Selain itu, partisipasi inklusif harus diprioritaskan untuk membangun konsensus yang luas dan dukungan berkelanjutan bagi daerah otonom. Melibatkan pemangku kepentingan lokal—seperti pemimpin masyarakat, kelompok terpinggirkan, organisasi masyarakat sipil, dan warga biasa—dalam tahap perencanaan dan implementasi akan menumbuhkan rasa kepemilikan bersama. Keterlibatan tersebut tidak hanya meningkatkan legitimasi inisiatif tetapi juga memastikan bahwa kebijakan lebih responsif terhadap kebutuhan dan aspirasi aktual masyarakat yang dilayaninya.

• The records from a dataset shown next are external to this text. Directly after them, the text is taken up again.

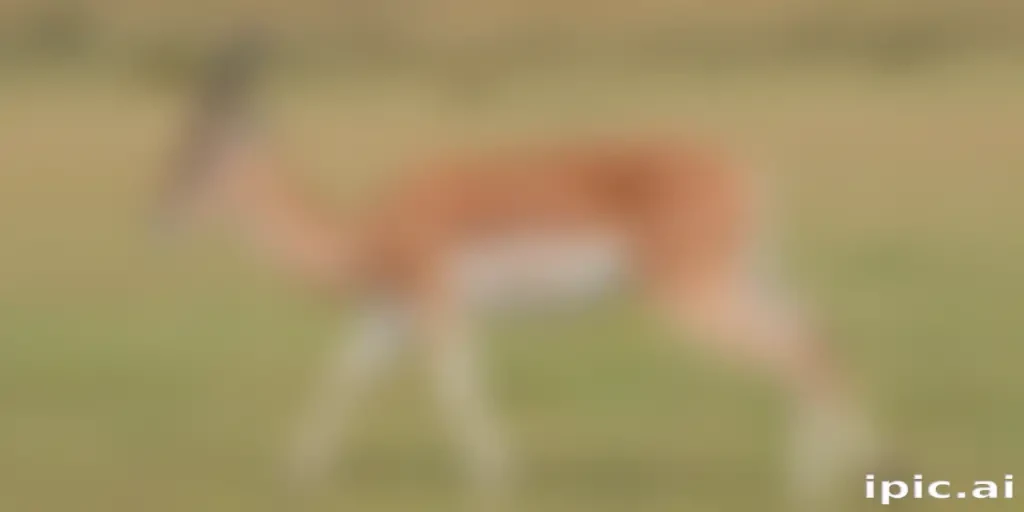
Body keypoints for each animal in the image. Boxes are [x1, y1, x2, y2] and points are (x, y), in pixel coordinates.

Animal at [157, 36, 878, 505]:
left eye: (197, 153)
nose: (155, 216)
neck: (372, 230)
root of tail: (746, 172)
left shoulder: (438, 303)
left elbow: (456, 386)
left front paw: (496, 478)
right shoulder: (389, 313)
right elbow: (345, 375)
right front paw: (295, 475)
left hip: (692, 293)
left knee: (797, 350)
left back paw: (808, 484)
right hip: (749, 278)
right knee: (821, 333)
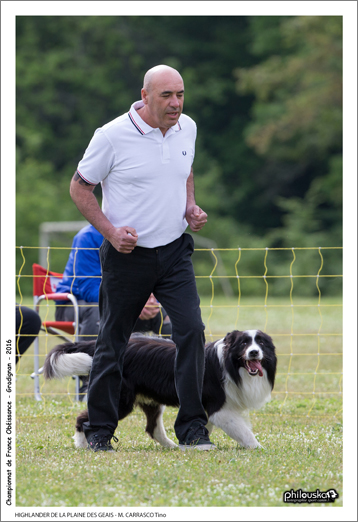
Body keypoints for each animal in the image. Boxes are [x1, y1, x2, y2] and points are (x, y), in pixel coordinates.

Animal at [42, 330, 276, 446]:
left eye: (261, 344)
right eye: (244, 343)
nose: (254, 353)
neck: (231, 365)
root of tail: (96, 347)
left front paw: (195, 441)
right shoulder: (220, 408)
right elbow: (245, 432)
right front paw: (258, 448)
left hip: (149, 399)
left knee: (152, 428)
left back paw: (172, 447)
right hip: (121, 400)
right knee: (84, 417)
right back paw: (84, 444)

Sebagai kesimpulan, meskipun kegembiraan kolektif seputar pembentukan DOB mencerminkan keinginan terpuji untuk perubahan positif, penting untuk melanjutkan dengan pendekatan yang seimbang. Dengan menggabungkan perencanaan yang cermat dengan partisipasi yang luas dan inklusif, para pemangku kepentingan dapat memaksimalkan potensi manfaat dari daerah otonom baru ini sambil meminimalkan risiko ekspektasi yang tidak terpenuhi dan eksploitasi. Melalui upaya yang disengaja tersebut, adalah mungkin untuk mengubah harapan menjadi perbaikan yang nyata dan langgeng yang benar-benar melayani kepentingan semua anggota masyarakat.